The suspected spot was a premature collection of a user data object, not by
a GC misbehaviour,
but because a bad programming practice of my own, which leads my program
referencing
a freed pointer.
The question was: why one of the scripts and not the other ? the host
program is unique.
After that posting, I debugged the program running the ´crasher´ script.
The result was worser: the crash was happening in the luaL_loadfile function
when reading the first character of the file.
My ´fopen´ library defers the buffer allocation until some read operation is
requested, and there
was failing.
Cannot tell exactly how, because I can see only the assembler, and don´t
know which parameters are passed to that low level allocator module.
But the crash was well apart the supposed spot: I expected to find it near
some api function better
related to the userdata itself or in the GC code.

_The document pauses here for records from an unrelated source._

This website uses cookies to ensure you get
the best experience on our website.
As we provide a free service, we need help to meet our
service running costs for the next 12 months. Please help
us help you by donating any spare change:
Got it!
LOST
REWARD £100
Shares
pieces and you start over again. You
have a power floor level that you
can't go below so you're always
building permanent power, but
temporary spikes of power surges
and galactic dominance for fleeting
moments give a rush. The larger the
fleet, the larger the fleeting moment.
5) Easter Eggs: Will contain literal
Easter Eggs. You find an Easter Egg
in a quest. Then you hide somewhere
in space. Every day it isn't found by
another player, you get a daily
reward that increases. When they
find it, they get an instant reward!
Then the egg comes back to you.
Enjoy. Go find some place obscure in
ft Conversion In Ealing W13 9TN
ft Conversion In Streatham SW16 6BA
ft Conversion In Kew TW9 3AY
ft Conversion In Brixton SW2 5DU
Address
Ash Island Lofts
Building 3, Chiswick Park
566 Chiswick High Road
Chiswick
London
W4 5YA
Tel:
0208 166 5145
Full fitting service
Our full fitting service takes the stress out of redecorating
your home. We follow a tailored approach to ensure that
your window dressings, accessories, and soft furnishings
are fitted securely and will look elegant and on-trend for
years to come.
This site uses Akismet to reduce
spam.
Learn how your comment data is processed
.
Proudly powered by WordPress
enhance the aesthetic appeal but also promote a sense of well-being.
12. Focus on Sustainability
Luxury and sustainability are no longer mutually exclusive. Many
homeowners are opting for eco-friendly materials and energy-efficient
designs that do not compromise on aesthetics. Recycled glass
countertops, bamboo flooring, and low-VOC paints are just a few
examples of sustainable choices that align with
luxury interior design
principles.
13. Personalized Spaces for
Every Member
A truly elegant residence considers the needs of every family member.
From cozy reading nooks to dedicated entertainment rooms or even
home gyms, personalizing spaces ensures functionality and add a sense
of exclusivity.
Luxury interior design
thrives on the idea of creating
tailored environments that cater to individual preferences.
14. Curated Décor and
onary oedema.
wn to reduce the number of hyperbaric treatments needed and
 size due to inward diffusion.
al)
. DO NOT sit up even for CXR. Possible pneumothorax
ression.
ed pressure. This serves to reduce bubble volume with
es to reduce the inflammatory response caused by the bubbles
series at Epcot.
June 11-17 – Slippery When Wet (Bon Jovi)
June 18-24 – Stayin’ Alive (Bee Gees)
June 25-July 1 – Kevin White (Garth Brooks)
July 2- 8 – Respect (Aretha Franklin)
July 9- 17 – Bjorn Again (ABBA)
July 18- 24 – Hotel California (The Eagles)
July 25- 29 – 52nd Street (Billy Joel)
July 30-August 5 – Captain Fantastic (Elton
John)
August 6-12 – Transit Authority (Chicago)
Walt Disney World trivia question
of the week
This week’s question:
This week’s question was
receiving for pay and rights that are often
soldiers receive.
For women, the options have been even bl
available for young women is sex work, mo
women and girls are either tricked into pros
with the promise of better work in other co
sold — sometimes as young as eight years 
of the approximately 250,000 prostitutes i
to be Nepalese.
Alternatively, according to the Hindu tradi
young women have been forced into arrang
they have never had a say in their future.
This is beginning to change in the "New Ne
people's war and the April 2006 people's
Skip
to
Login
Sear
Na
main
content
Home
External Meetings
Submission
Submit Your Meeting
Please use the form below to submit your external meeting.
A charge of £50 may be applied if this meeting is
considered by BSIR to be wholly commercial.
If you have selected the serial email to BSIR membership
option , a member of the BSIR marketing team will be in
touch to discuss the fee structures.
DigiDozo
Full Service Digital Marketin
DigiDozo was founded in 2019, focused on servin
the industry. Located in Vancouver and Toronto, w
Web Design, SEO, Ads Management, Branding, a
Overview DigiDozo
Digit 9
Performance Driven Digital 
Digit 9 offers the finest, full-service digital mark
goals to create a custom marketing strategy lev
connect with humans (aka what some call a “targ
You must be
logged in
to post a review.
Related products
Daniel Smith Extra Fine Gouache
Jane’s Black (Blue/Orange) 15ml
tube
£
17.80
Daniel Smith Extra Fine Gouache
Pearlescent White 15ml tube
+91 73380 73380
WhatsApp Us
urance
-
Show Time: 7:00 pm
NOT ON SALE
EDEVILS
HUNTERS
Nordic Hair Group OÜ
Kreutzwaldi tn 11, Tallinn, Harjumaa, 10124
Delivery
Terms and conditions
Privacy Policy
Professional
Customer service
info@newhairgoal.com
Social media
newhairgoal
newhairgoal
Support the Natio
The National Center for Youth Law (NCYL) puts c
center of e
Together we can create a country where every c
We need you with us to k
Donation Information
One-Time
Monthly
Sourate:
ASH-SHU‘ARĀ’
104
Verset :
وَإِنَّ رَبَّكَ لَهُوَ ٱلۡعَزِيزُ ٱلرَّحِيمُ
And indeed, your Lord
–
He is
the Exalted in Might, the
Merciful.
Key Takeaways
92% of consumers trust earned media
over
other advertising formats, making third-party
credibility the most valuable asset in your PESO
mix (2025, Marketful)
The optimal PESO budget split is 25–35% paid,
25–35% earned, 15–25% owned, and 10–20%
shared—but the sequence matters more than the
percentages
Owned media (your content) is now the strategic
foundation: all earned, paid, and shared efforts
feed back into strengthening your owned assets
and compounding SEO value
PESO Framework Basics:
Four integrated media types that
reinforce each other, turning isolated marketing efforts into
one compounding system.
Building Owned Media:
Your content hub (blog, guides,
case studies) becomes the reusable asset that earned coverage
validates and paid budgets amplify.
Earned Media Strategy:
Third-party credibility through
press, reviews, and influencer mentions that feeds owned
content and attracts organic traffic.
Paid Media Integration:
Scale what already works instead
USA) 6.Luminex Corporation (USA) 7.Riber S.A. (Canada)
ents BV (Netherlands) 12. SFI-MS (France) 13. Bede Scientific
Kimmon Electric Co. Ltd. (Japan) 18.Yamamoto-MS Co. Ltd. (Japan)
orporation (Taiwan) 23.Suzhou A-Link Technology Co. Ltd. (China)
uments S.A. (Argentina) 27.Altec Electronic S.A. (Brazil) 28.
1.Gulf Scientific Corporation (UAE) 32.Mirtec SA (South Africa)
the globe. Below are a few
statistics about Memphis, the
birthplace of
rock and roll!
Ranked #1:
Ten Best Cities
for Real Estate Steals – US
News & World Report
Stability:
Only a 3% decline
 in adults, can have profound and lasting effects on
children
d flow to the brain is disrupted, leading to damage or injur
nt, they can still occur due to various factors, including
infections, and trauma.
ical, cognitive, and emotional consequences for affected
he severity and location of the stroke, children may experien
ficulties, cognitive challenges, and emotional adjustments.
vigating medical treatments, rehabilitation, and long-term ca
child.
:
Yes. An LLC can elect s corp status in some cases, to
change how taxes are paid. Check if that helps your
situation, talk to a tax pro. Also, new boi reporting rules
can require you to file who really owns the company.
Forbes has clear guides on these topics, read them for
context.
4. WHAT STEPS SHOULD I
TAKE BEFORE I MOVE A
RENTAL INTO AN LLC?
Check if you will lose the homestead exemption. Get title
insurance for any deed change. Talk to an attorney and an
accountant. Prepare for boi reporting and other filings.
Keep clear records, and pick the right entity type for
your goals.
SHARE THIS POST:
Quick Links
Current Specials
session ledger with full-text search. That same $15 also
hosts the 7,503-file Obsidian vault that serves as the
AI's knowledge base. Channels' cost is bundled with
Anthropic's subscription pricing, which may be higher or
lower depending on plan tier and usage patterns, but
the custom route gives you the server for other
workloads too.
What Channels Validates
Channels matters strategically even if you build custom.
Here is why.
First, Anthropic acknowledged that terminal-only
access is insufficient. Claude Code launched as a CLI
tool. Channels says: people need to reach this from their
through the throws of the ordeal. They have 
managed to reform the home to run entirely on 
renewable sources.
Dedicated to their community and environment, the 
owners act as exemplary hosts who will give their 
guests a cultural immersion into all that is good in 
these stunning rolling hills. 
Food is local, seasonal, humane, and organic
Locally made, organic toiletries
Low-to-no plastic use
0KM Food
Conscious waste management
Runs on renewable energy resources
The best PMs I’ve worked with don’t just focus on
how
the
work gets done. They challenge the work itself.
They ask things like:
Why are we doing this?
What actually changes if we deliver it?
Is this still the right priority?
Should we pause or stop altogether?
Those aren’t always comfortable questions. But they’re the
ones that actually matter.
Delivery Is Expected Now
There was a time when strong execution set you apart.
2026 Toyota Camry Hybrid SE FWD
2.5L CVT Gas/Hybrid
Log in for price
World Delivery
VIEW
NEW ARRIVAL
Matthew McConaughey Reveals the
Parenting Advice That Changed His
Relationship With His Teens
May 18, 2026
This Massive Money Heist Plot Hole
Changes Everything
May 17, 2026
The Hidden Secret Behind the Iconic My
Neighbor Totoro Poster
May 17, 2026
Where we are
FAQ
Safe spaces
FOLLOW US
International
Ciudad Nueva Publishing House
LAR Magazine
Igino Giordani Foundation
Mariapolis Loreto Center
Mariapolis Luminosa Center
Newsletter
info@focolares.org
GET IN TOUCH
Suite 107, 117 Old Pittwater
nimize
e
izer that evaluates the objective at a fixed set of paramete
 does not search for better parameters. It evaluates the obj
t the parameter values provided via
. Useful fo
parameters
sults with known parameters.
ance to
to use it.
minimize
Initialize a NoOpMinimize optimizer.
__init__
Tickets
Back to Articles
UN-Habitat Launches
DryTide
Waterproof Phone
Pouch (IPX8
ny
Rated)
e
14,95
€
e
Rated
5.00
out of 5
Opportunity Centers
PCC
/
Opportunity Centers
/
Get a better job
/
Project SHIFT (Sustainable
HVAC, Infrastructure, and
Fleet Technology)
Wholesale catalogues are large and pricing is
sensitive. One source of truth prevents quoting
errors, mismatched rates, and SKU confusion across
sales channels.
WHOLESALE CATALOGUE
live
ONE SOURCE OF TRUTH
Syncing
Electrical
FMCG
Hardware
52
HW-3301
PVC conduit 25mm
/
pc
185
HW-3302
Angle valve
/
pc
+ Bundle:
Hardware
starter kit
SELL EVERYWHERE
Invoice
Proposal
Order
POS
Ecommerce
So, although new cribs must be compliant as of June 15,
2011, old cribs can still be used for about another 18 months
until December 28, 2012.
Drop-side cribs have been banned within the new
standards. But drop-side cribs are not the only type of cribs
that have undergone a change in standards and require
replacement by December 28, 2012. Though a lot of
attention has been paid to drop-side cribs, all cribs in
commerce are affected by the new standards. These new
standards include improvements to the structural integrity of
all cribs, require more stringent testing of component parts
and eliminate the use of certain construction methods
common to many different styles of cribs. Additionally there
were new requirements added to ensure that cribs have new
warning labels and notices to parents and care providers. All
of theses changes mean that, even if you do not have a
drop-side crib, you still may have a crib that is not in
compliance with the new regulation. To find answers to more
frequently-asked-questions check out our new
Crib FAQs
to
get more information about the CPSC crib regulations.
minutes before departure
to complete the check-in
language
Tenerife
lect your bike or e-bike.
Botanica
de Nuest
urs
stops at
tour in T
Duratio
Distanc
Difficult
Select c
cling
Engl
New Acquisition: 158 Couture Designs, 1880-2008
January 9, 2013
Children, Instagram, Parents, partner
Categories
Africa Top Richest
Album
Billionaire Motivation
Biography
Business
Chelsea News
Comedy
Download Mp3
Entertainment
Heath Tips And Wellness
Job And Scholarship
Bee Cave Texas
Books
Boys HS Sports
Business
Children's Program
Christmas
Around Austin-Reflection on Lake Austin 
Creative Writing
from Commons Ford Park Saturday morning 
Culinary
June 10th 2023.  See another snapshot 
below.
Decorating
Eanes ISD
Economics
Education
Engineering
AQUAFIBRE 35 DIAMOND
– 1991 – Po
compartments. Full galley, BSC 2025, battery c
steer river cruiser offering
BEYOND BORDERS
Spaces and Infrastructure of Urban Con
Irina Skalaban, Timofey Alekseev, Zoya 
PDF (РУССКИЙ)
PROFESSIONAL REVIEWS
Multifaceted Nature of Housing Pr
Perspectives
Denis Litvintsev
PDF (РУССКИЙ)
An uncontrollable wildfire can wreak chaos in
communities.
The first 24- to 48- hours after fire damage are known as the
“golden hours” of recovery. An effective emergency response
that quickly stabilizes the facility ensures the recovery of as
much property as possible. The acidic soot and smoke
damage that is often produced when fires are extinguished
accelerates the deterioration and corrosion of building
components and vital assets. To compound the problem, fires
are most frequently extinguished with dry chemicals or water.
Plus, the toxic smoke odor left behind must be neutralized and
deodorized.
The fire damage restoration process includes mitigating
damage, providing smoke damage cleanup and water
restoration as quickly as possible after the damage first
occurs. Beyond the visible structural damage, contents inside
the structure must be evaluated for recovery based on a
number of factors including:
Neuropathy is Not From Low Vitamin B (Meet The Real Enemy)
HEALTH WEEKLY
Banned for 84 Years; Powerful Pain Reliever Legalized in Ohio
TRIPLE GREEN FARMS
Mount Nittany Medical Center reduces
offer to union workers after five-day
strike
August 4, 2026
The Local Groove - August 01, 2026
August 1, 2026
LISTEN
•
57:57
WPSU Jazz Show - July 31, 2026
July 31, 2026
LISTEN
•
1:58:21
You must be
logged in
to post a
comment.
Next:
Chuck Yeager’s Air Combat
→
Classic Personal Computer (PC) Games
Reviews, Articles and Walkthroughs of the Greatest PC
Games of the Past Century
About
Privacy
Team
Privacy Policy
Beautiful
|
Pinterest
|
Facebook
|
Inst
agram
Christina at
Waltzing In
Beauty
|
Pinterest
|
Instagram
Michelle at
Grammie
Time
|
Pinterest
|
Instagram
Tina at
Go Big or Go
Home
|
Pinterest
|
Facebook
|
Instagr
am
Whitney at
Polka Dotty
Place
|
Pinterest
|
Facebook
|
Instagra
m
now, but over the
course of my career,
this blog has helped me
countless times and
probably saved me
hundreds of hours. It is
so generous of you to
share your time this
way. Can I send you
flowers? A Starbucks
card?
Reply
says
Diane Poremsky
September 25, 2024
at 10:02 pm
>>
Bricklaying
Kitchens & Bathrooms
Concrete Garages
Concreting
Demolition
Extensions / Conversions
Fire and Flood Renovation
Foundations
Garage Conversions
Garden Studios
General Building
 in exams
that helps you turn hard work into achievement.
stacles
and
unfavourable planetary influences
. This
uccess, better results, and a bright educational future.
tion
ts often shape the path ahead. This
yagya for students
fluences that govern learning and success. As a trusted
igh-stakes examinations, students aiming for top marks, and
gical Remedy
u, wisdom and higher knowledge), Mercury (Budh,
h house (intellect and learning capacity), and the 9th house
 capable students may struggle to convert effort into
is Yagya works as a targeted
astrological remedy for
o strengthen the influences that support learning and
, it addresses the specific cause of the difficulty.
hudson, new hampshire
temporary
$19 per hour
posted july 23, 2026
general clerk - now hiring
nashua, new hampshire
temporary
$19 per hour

Truely, the crash was originated by a premature collection, because I leaved
the userdata ´orphaned´
( also having popped it from the stack ) while invoking api functions which
in turn may trigger the GC.
But the lesson is: when a heap becomes somehow corrupted, one can find the
effect well apart the
misbehaved code or object.
A corolary follows: never, never leave a collectable object without
reference, at least leave it in the stack, if you are going to refer to it
later.
The sequence of events and conditions leading to an object collection, even
if deterministic, is not
easily predictable ´by hand´.
So what works apparently OK in some context, may lead to a crash ( and a
very strange one )
in another, even if the two have minimal differences.
By the way, I learned about the smartness and efficiency of the GC:
iterating the same script thousands of times, the data segment of the
program remains stable. Good work !!!